Q: Would you change anything about Lebanese theater?
A: Each person has his/her own style. The old generation used to tell me, “You’re crazy” When I showed [one of my plays], Roger Assaf said, “Gebara changed all the data.”
Because I didn’t study theater, I do theater how I feel it. I don’t imitate anyone. The first thing I teach my students is to never imitate. I put a ladder against a wall and tell a student to go up that ladder. He goes up. Then, I ask another student to go further up. He climbs [the ladder] and asks, “How can I go further [than him]?” I tell him, “You can’t. You need another ladder.”
We should never copy. [It’s like] these young girls who get a nose job. They all look alike.

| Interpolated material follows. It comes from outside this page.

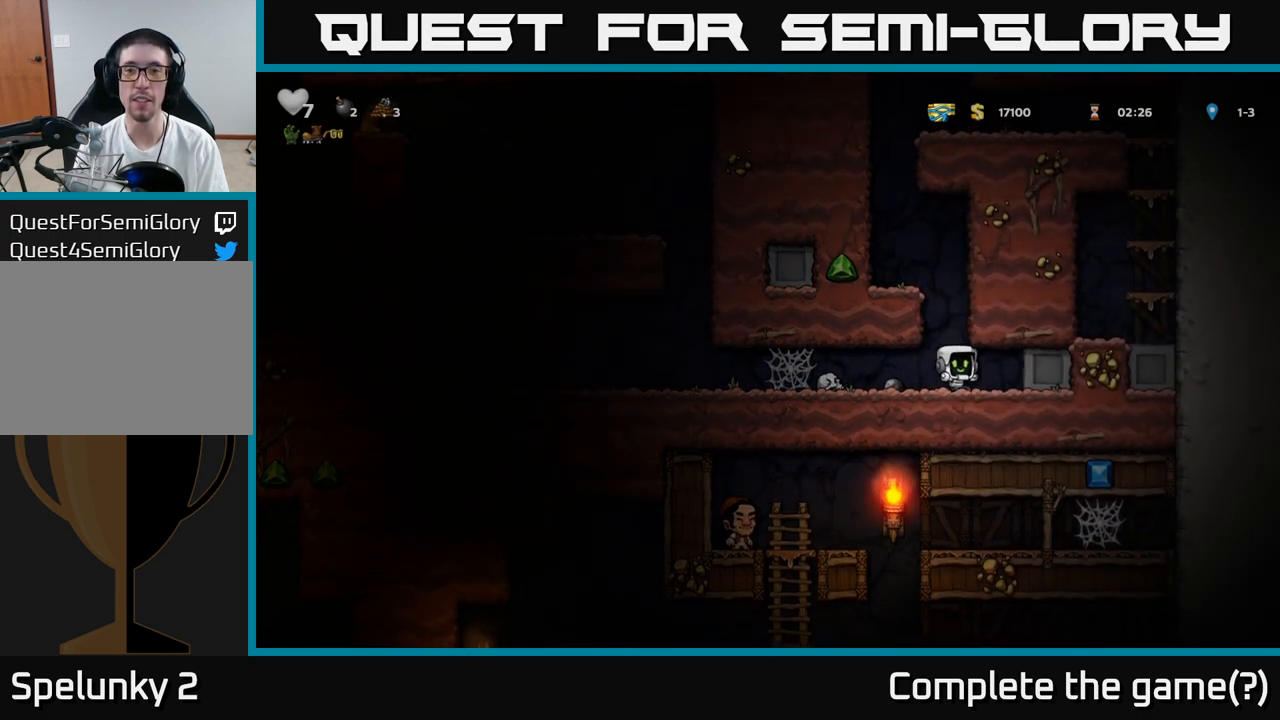
{"dt_ms": 500, "buttons": ["A"], "left_stick": "center", "events": [[17, "left_stick", "left"], [50, "A", "down"], [117, "left_stick", "center"], [300, "A", "up"], [450, "A", "down"]]}
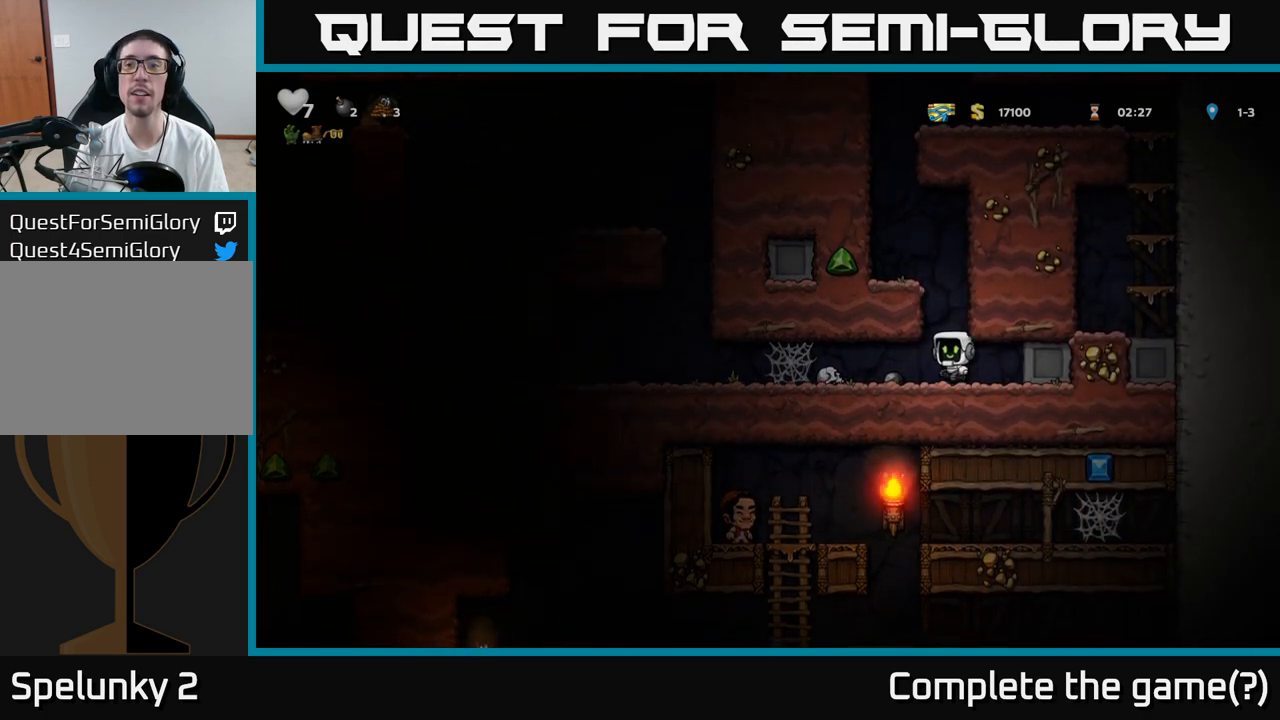
{"dt_ms": 500, "buttons": [], "left_stick": "center", "events": [[67, "left_stick", "left"], [150, "left_stick", "center"], [183, "A", "up"]]}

Q: What are the key facets of theater?
A: Theater should not be a manifesto for political parties. The function of theater is to move people’s conscience. Many who watch a play forget it as soon as they leave the venue. For mine, they never forget.
I did a play about the Civil War but indirectly, about mankind. A militia chief [later] told me, “I saw your play, but I didn’t understand a thing. I did not sleep for two weeks!” I told him, “That’s good!” ... My plays make people think but not with a direct text. I throw ideas out and leave the spectator free [to interpret them].
[Lebanese] plays all play the national anthem at the beginning. I don’t have it. We need to keep the atmosphere, just like when we go somewhere to pray.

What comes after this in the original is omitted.